Secondly, as Prosecutor Puti correctly noted, the agreement between petitioner and respondent Martels for the latter to pay
SENCORs overdue contributions through the assignment to petitioner of a piece of realty never materialized. Petitioners acceptance
of respondent Martels offer was subject to a suspensive condition that "x x x [private] respondents will x x x settle their obligation
either by way of dacion en pago or through cash settlement within a reasonable time x x x." This condition was not met because
three years after respondent Martels offer, petitioner did not receive any payment. In fact, respondent Jose Martel, at that point,
changed the terms of the supposed settlement by offering computer-related services instead of assigning the Tagaytay City realty. In
their Comment to the petition, respondent Martels explained that they made such alternative offer because "the processing of the
papers for the Tagaytay property met with some delay." 22 In short, respondent Martels failed to make good on their promise in 1998 to

settle SENCORs liability through dacion en pago. The circumstances the DOJ cited as proof of the compromise agreements alleged
implementation were nothing but steps preparatory to the actual payment of SENCORs overdue contributions.
In sum, we hold that any payment respondent Martels would have made to petitioner (and it appears that pending this petition,
respondent Martels partially paid SENCORs liability) only affects their civil, if any, but not their criminal liability for violation of
Section 22(a) and (b) in relation to Section 28(e) of RA 1161, as amended.

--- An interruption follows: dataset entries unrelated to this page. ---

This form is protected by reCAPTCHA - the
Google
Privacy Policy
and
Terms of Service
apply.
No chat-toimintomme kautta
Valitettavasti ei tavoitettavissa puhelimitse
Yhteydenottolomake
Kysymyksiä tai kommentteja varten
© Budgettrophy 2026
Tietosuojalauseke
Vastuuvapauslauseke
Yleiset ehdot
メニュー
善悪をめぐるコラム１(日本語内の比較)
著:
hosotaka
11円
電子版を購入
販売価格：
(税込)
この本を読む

As noted in the Resolution dated 28 February 2001 of the
Pasay City Prosecutors Office, respondent Martels do not dispute SENCORs non-remittance of contributions from February 1991 to
October 2000. Thus, the existence of probable cause against respondent Martels, SENCORs directors, 23 is beyond doubt.

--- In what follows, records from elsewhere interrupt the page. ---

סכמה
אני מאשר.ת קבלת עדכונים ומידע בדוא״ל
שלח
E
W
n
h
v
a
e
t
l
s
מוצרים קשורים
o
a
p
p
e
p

Prosecutors Findings Not Conclusive
In dismissing petitioners petition, the Court of Appeals held:
[T]his Court has no power to determine whether probable cause to warrant prosecution exist or not. x x x [T]he
determination of whether or not probable cause exists to warrant the prosecution in court of [respondent Martels] should be
consigned and entrusted to the Department of Justice as reviewer of the findings of the public prosecutor x x x.
In this Petition, We are being asked to assume the function of Public Prosecutor by determining whether probable cause
exists or not. Such is a function that this Court should not be called upon to perform x x x. 24
This is a misstatement of the law. This Court and the Court of Appeals possess the power to review findings of prosecutors in
preliminary investigations.25 Although policy considerations call for the widest latitude of deference to the prosecutors
findings,26 courts should never shirk from exercising their power, when the circumstances warrant, to determine whether the
prosecutors findings are supported by the facts, or as in this case, by the law. In so doing, courts do not act as prosecutors but as
organs of the judiciary, exercising their mandate under the Constitution, relevant statutes, and remedial rules to settle cases and
controversies. Indeed, the exercise of this Courts review power ensures that, on the one hand, probable criminals are
prosecuted27 and, on the other hand, the innocent are spared from baseless prosecution. 28
WHEREFORE, we GRANT the petition. We SET ASIDE the Decision dated 17 October 2002 and Resolution dated 5 May 2003 of the
Court of Appeals. We REINSTATE the Resolution dated 28 February 2001 of the Pasay City Prosecutors Office.
SO ORDERED.
Quisumbing, Chairperson, Carpio-Morales, Tinga, Velasco, Jr., JJ., concur.